### Problem description
Only the lines below starting at the one that contains "Conway game of" and ending at the one that contains "automatically included in" are to be reproduced, exactly and with both ends kept.

[Records from a dataset]
┌──

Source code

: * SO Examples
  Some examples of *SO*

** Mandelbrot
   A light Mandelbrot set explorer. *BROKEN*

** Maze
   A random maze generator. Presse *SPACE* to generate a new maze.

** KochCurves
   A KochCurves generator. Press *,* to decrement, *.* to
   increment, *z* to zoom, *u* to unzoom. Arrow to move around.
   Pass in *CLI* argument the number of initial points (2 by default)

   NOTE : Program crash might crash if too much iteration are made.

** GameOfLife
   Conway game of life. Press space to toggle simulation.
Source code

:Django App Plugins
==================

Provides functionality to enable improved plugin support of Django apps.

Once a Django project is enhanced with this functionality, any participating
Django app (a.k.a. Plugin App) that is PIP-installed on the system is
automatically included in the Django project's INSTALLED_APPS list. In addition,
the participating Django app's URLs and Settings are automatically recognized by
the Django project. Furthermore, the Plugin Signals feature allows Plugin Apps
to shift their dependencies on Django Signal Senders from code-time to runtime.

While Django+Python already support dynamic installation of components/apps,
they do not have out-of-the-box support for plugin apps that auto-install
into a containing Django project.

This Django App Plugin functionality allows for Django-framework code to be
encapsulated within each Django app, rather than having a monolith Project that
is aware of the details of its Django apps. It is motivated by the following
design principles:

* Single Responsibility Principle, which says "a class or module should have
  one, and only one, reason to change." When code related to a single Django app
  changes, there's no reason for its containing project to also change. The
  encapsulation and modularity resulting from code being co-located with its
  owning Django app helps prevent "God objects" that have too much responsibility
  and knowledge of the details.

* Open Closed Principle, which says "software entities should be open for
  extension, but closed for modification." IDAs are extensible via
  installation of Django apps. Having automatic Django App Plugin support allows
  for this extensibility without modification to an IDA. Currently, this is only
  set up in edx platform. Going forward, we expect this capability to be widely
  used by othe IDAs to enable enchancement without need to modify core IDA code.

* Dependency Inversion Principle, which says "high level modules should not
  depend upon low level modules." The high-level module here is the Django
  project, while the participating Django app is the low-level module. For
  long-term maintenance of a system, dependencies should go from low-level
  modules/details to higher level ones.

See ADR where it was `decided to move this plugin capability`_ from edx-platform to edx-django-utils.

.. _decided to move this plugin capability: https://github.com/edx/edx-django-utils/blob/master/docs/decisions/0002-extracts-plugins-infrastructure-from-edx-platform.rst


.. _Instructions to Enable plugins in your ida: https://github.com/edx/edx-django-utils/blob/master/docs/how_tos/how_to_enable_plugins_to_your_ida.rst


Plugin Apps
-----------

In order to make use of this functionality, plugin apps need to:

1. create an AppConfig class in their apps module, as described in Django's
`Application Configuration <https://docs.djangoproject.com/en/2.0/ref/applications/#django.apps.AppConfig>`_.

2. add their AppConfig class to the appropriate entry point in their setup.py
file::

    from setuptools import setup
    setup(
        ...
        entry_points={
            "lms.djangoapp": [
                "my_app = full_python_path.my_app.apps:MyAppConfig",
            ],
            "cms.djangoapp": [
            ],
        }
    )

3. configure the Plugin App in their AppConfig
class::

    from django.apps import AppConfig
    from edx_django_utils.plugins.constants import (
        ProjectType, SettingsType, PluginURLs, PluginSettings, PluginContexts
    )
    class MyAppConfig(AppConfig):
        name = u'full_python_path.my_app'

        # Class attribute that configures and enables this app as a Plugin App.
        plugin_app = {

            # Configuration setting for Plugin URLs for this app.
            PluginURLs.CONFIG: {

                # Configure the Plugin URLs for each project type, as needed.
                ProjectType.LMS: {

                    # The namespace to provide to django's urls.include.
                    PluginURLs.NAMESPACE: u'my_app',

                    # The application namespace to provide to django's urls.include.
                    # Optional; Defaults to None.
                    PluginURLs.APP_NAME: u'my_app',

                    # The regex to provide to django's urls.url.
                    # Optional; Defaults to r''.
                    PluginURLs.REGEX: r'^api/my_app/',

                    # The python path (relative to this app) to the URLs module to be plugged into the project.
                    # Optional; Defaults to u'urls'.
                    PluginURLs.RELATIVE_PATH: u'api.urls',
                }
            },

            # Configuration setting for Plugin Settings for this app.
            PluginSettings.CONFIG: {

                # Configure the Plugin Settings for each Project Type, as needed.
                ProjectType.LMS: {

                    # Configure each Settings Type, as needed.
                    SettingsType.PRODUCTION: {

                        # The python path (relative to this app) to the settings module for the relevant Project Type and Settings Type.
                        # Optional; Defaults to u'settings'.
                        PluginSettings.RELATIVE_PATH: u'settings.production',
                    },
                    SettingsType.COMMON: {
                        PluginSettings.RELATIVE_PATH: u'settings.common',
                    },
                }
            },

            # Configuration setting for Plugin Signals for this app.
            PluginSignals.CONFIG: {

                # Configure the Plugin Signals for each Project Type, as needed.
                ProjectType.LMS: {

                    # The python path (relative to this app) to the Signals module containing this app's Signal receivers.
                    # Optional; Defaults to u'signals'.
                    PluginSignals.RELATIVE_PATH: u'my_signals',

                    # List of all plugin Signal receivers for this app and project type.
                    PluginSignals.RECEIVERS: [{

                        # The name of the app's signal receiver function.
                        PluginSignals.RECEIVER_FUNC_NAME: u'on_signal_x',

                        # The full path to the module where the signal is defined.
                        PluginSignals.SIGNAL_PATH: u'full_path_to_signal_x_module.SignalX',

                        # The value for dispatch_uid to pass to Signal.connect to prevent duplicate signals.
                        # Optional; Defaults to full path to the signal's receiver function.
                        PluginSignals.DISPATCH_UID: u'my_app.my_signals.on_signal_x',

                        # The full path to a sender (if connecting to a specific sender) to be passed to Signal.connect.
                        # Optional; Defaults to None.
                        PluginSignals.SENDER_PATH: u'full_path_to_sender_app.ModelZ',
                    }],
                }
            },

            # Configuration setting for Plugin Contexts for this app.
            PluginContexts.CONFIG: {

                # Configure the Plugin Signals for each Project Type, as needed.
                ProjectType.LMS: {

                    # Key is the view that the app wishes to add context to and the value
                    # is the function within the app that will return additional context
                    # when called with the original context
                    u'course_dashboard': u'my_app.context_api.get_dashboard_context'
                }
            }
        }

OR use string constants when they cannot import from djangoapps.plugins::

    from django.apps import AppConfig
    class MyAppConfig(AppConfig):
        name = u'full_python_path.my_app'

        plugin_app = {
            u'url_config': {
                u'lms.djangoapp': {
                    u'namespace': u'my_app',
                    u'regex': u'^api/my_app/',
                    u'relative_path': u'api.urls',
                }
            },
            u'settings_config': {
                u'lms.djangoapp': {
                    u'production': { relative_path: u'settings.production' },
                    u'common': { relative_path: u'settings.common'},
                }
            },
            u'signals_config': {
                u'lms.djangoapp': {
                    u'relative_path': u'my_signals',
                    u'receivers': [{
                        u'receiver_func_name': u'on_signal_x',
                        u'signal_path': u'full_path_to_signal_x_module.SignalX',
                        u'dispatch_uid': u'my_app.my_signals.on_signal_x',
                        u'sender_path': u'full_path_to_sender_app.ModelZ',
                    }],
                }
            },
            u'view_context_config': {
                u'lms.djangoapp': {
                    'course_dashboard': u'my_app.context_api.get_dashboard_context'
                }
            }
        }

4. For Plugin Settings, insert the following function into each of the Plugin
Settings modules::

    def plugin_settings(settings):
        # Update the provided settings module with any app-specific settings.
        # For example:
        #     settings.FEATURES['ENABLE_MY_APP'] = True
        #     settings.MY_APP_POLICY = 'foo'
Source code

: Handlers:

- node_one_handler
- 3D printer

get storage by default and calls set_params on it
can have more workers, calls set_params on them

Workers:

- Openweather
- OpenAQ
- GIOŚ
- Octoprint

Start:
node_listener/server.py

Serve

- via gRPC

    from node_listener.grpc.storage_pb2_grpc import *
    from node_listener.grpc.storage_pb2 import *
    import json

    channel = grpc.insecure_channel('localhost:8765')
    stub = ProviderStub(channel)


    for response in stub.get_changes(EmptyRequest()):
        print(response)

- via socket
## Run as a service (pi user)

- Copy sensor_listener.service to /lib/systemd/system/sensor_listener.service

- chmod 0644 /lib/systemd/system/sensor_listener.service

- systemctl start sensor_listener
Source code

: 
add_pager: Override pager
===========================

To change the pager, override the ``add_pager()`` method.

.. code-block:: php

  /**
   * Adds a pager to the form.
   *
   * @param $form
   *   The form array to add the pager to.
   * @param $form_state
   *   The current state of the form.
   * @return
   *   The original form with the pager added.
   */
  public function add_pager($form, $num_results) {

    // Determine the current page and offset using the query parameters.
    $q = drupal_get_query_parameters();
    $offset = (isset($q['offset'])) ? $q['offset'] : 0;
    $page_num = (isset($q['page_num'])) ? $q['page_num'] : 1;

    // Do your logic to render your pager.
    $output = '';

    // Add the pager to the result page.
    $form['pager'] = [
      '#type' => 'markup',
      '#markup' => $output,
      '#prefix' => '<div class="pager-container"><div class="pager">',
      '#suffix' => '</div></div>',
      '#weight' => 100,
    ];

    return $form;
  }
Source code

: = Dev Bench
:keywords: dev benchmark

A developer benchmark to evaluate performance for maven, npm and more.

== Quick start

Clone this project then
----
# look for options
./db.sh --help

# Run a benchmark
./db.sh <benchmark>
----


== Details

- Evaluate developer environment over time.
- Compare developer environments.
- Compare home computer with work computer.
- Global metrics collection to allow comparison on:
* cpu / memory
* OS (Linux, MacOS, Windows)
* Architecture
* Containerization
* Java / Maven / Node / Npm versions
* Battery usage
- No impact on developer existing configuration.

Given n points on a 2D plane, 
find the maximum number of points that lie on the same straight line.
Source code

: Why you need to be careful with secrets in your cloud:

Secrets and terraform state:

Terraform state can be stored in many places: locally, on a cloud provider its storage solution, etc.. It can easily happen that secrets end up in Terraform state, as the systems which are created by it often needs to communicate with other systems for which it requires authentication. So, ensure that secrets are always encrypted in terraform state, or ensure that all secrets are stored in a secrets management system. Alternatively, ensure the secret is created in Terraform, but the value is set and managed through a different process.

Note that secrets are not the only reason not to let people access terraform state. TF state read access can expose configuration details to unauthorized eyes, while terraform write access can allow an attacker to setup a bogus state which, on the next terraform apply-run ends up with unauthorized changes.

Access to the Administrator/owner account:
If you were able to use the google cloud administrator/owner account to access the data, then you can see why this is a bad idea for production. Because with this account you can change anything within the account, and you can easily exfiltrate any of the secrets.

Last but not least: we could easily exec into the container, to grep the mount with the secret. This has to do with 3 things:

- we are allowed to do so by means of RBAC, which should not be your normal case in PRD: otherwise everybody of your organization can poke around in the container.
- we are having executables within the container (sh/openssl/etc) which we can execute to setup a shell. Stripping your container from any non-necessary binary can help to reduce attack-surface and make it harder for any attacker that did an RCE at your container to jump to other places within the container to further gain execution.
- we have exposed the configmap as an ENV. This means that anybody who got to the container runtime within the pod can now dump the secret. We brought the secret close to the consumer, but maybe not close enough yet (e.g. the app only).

└──

### Response area
   Conway game of life. Press space to toggle simulation.
Source code

:Django App Plugins
==================

Provides functionality to enable improved plugin support of Django apps.

Once a Django project is enhanced with this functionality, any participating
Django app (a.k.a. Plugin App) that is PIP-installed on the system is
automatically included in the Django project's INSTALLED_APPS list. In addition,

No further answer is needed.